There was no sun shining in the sky, but St. Felix felt bathed in a golden glow all the same. It eased his mind that the family was safe from shame and did not trouble him unduly to know what an ass his papa had made of himself over a dumpy little lady with no looks and no sense. Certainly the filling of the thrones of power in the country with idiots did not even occur to him. He thought with satisfaction that the ladies of Upper Grosvenor Square were respectable after all. It pleased him that the younger had been accepted wholeheartedly into Society, and it would have pleased him even more had it been himself who had put the voucher to Almack’s into her pocket.
But having failed to do that for her, he would see that she did not stray again into any erring ways. What she needed was a wise mentor to point out the pitfalls awaiting the unwary; and of his own wisdom he had not a doubt. His next stop was at Charles Street, to remind his sister to send two tickets to her ball to Mrs. Pealing and her niece. She needed no reminding, but was surprised all the same at his change of sentiment.
“Do they accept this instead of money?” she asked hopefully.
“They don’t want anything, Bess. Those two women have been greatly traduced.”
“Turn about is fair play.”
“They haven’t said a word against anyone and don’t intend to.”
“Is that the story they are putting about now, that it was all some misunderstanding?”
“It was a misunderstanding. They never actually contacted us or made any demands or threats. We were too previous in our dealing with them.”
“Prinney has made the Pealing call off her book. That’s what it is. He must be intending to make her his next flirt.
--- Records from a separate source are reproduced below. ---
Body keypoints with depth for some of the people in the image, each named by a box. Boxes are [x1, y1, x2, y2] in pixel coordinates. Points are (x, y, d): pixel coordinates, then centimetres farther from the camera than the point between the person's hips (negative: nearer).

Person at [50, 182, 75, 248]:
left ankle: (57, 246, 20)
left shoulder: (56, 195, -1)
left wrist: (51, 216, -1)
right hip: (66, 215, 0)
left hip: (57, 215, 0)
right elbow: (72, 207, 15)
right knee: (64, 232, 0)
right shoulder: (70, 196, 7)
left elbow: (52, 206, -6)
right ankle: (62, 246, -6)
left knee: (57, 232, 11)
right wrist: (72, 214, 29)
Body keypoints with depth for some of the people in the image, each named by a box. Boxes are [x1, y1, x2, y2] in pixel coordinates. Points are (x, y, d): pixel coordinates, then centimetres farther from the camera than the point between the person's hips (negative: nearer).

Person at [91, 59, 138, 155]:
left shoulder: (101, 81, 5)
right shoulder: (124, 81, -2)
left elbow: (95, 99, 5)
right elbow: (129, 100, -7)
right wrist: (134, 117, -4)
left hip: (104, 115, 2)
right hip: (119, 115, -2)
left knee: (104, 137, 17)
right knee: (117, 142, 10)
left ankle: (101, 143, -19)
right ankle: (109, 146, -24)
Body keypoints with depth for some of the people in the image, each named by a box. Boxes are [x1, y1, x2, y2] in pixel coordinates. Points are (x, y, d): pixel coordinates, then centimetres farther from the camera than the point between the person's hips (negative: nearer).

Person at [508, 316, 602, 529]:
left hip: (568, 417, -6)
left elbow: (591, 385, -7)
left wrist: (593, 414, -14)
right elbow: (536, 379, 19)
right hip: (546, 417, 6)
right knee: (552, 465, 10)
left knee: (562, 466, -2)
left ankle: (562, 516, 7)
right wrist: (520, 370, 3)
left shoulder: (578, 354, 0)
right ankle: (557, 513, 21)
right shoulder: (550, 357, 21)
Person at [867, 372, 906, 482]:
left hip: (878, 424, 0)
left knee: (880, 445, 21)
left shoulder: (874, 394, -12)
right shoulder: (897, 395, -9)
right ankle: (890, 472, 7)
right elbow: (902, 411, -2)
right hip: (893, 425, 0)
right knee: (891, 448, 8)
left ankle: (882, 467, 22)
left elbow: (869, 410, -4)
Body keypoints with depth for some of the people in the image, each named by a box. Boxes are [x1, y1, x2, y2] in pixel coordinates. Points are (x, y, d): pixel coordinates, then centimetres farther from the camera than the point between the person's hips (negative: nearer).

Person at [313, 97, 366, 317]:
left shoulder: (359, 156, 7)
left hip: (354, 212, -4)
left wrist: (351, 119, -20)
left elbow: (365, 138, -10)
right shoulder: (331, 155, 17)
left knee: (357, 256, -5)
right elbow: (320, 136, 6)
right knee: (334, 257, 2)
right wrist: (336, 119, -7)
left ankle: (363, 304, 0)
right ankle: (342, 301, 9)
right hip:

It is just as everyone says.”
“The lady might have something to say about that,” he laughed, but stuck to his vow of silence.
“The one who would have something to say about it is the niece. She is the mischief-maker in that nest.”
“Beautiful ladies always make mischief, whether they mean to or not,” he
answered with a soft smile that set his sister’s mind to work.
Chapter 10
With such great goings-on in London, it was necessary to write and inform the Inglesides. Letters passed in the mail. Sir James warned his daughter to be good and be careful, with Mama adding a postscript to be sure to see if she could find a French modiste and not to get her hair cut too short as she read La Grecque was to be all the style in the Fall. The Inglesides had each secretly foreseen an unparallelled success for their daughter, but each new letter from her set them reeling, for they had not foreseen such dizzying heights as she was reaching. The Prince of Wales actually taking tea with her and Aunt Effie, and Beau Brummell taking her to parties. “She will, be a countess before the Season is out, James, just like Effie,” Lady Mary crowed.
“A duchess more like,” Sir James replied, his eyes lighting on the title of the Duke of St. Felix that cropped up in each letter. The precise nature of his visits was, of course, not remarked upon.
“Duchess? Your fancy is flying too high, my dear,” Mary chided. Her own had actually soared a little higher, to the extent of checking the Peerage to see whether any of the royal dukes were available.
“And Almack’s—that is a good sign. No harm can come to her at Almack’s.”
“No, she will have no fun there, but it is well she was invited,” the mother agreed contentedly.
Mrs. Pealing felt that things could hardly have turned out better had she had a personal communication with God in the heavens. Daphne’s visit was a greater success than she had ever imagined, or even felt. She herself had money in the bank—a little, which seemed a lot to her these days. The Prince of Wales wanted to take her under his protection, Beau Brummell ran tame at the house, and now the Duke of St. Felix had as well as said he was interested in her niece. Her soiree, to be held very soon, would be a wonderful success, for Lady Melbourne and a dozen of her equals had accepted most graciously. The triumphs of the present day were Daphne’s driving out with Brummell, to return home and don a white gown to go to Almack’s with the Wintlocks. It would have been slightly better had Effie been able to accompany them, but to know of the triumph was enough for her. She didn't really like Almack’s.